View JBrow's profile

JBrow

1368 posts in 1459 days


#14 posted 01-21-2018 02:23 AM

SJThrasher,

I have not tried this method of re-sawing, but it might solve your problem. In summary the method starts with the table saw where the table saw blade creates an initial kerf. A ripping blade in the table saw would likely produce the best results. Multiple passes of increasing depth of cut could produce less burning.

After the table saw kerf is created, there is less material for the bandsaw to cut so the cut should be easier with less heat.

The technique can be seen from 18:36 to 20:10 in the video…
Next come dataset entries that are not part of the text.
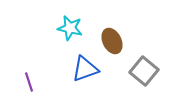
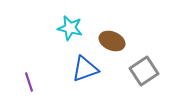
brown ellipse: rotated 40 degrees counterclockwise
gray square: rotated 16 degrees clockwise
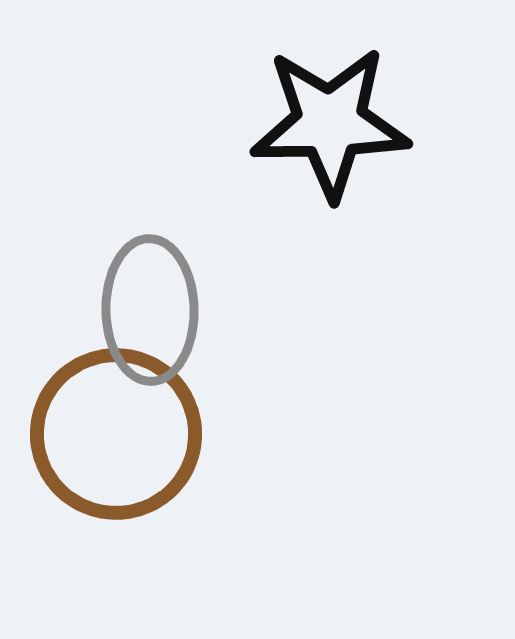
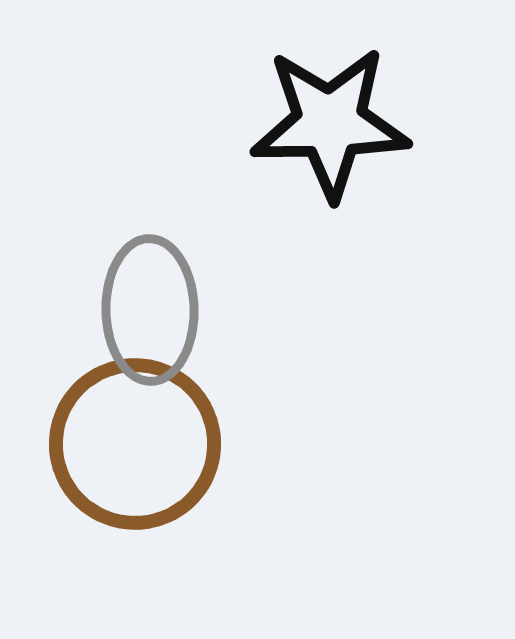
brown circle: moved 19 px right, 10 px down
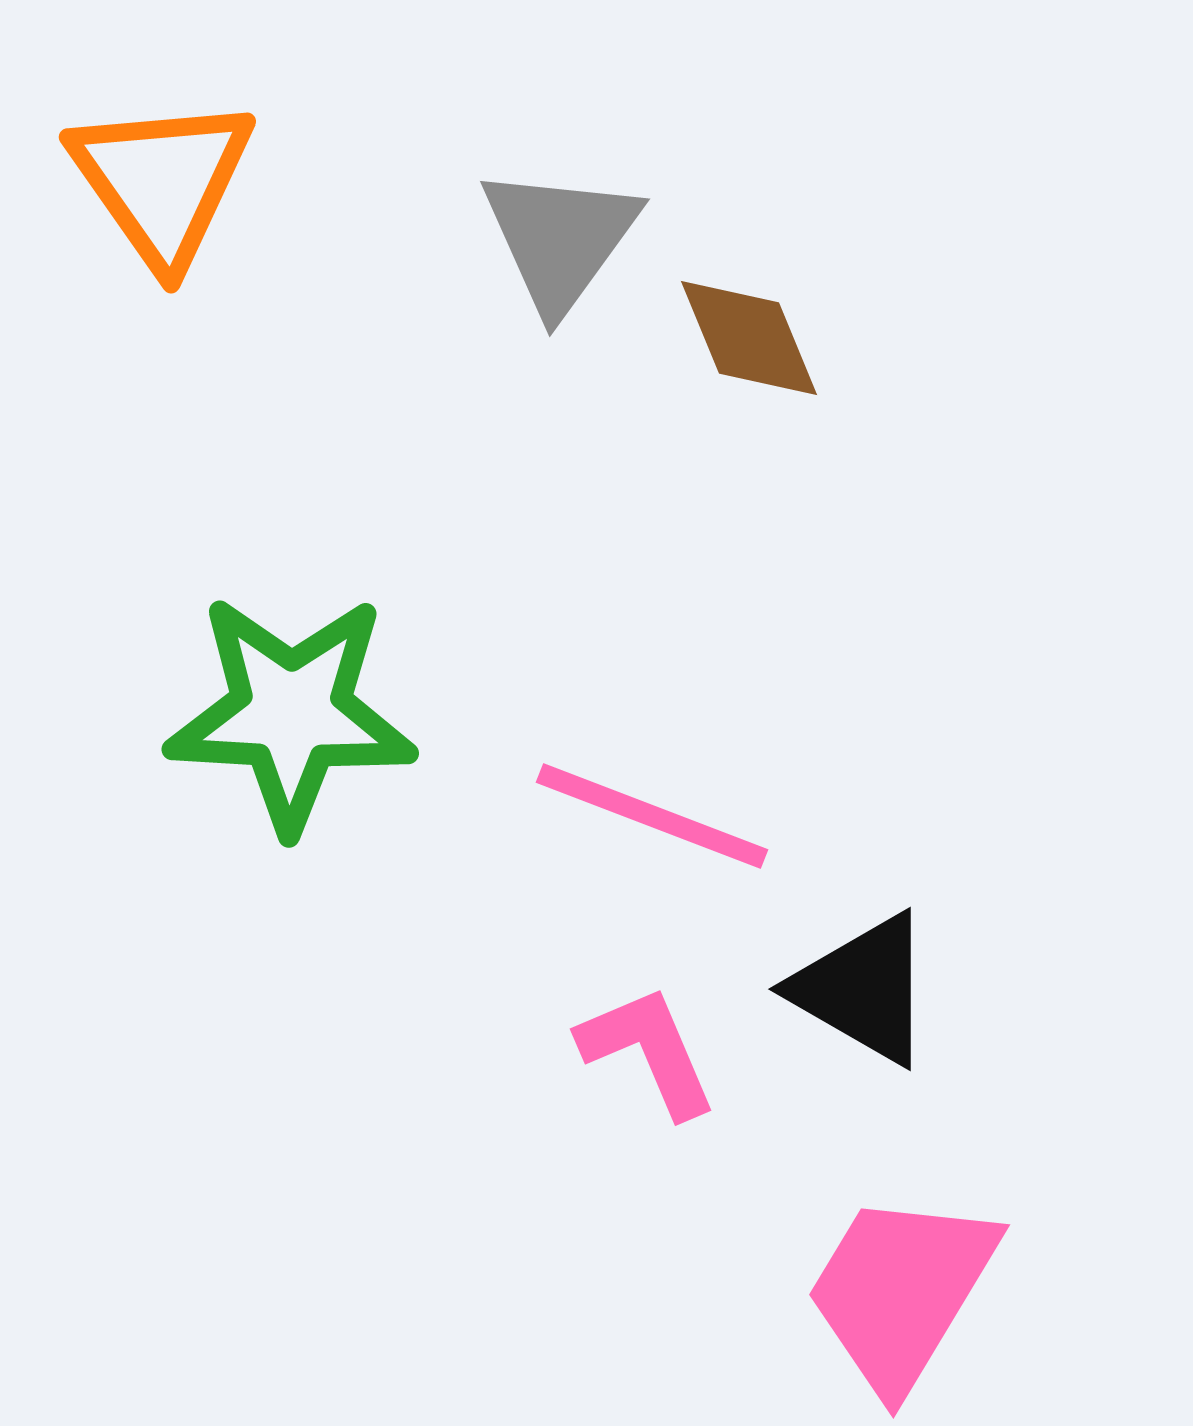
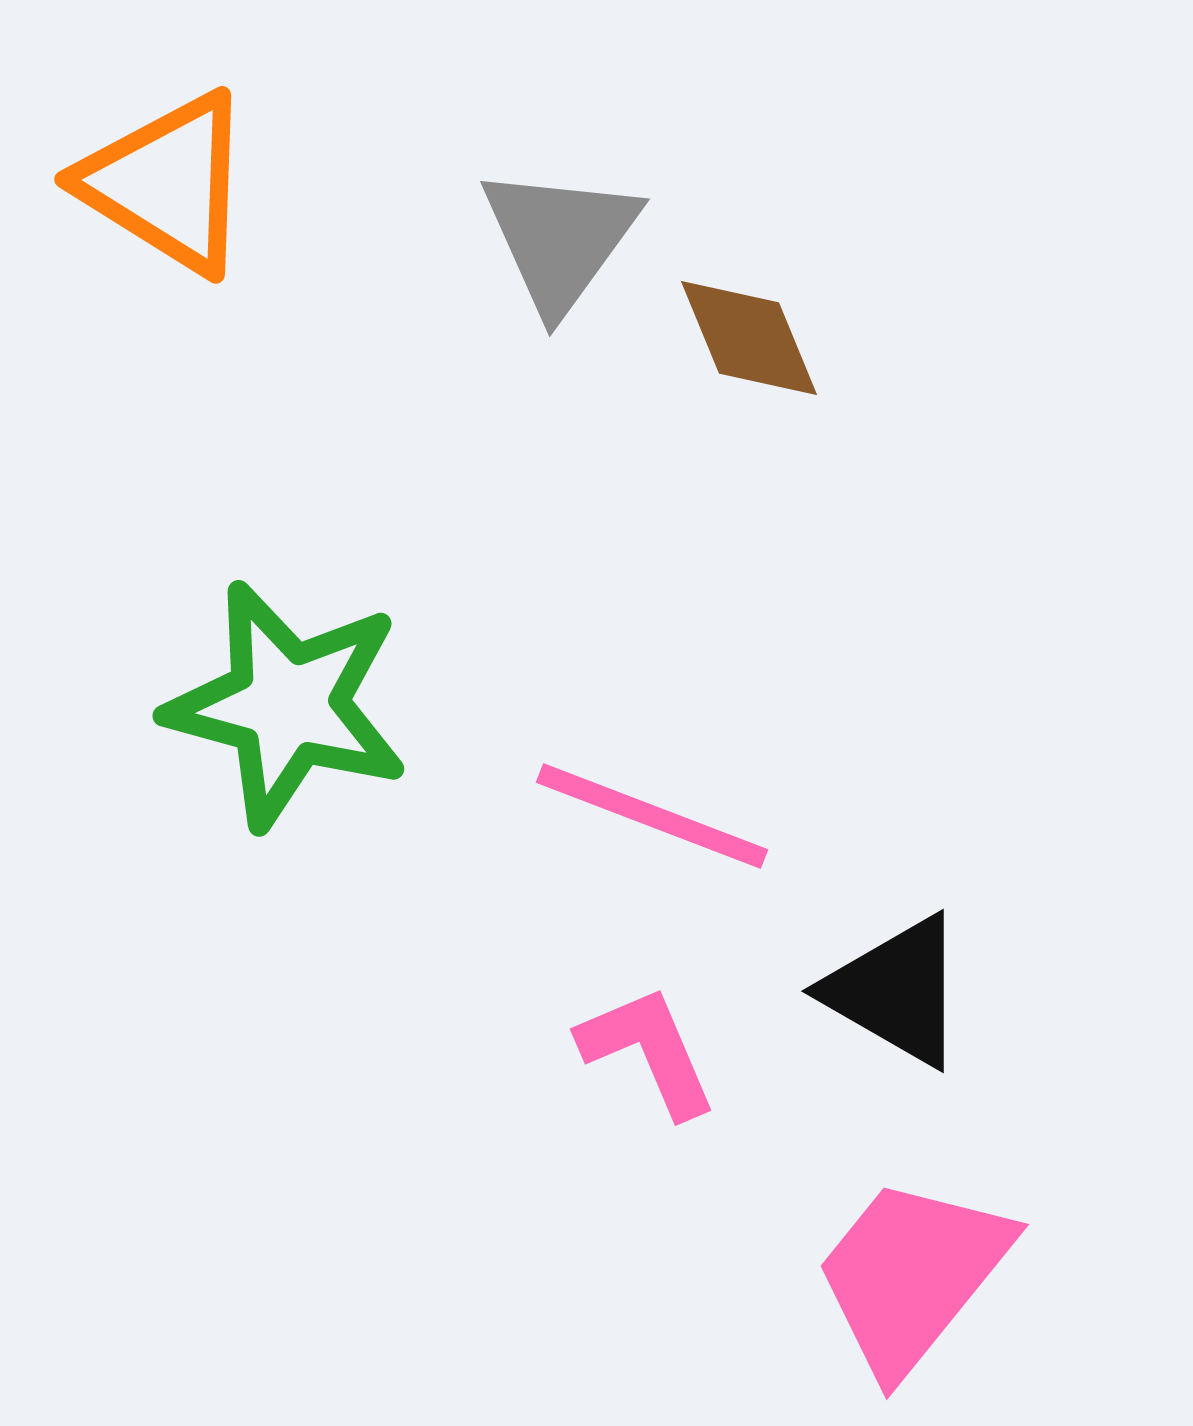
orange triangle: moved 5 px right, 2 px down; rotated 23 degrees counterclockwise
green star: moved 4 px left, 8 px up; rotated 12 degrees clockwise
black triangle: moved 33 px right, 2 px down
pink trapezoid: moved 11 px right, 16 px up; rotated 8 degrees clockwise
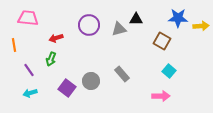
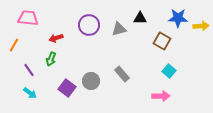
black triangle: moved 4 px right, 1 px up
orange line: rotated 40 degrees clockwise
cyan arrow: rotated 128 degrees counterclockwise
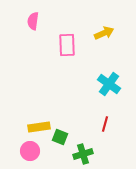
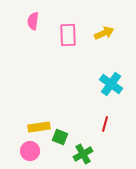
pink rectangle: moved 1 px right, 10 px up
cyan cross: moved 2 px right
green cross: rotated 12 degrees counterclockwise
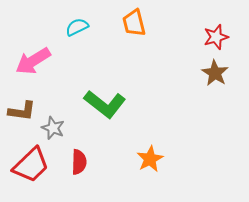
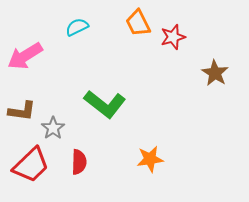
orange trapezoid: moved 4 px right; rotated 12 degrees counterclockwise
red star: moved 43 px left
pink arrow: moved 8 px left, 5 px up
gray star: rotated 15 degrees clockwise
orange star: rotated 20 degrees clockwise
http://tommymac.us/2015/08/episode-0606-tv-tray-with-jesse-shaw/

View NoSpace's profile

NoSpace

170 posts in 1779 days


#15 posted 01-21-2018 03:21 AM

Assuming you don’t have issues with resawing say, maple, with a new blade, thus the setup should be okay, I’d take the plunge and get the 1/2” Lennox Trimaster that was recommended. I have that on my 1412. Not cheap, but it solved every problem I had, including 35$ blades dulling after 5 minutes cutting exotics. I re-sawed 6” Rosewood recently, no problem, but that stuff is extremely hard and at 10”, just thinking about how long my other blades lasted resawing 8” of maple, and a couple of passes sounds about right.

View SJThrasher's profile

SJThrasher

31 posts in 1829 days


#16 posted 02-06-2018 04:29 PM

Though I haven’t had the time to order a new blade, I did notice something about my saw. I recently removed my add-on Rockler table (and of course the rip fence that went with it). Yesterday, I was cutting some wood and noticed the angle of the blade. The way the blade was cutting, and the angle of the piece I was cutting in relation to the blade, showed that I was likely pushing into the rip fence when trying to resaw. This could definitely be a contributing factor. I have decided when I get my new blade, I will scribe straight lines and free-cut the wood. Though the cut won’t be perfectly straight, and I may lose 1/16” or so to the planer (I will add that to the original cut) it may be a solution for me because of how little resawing I do.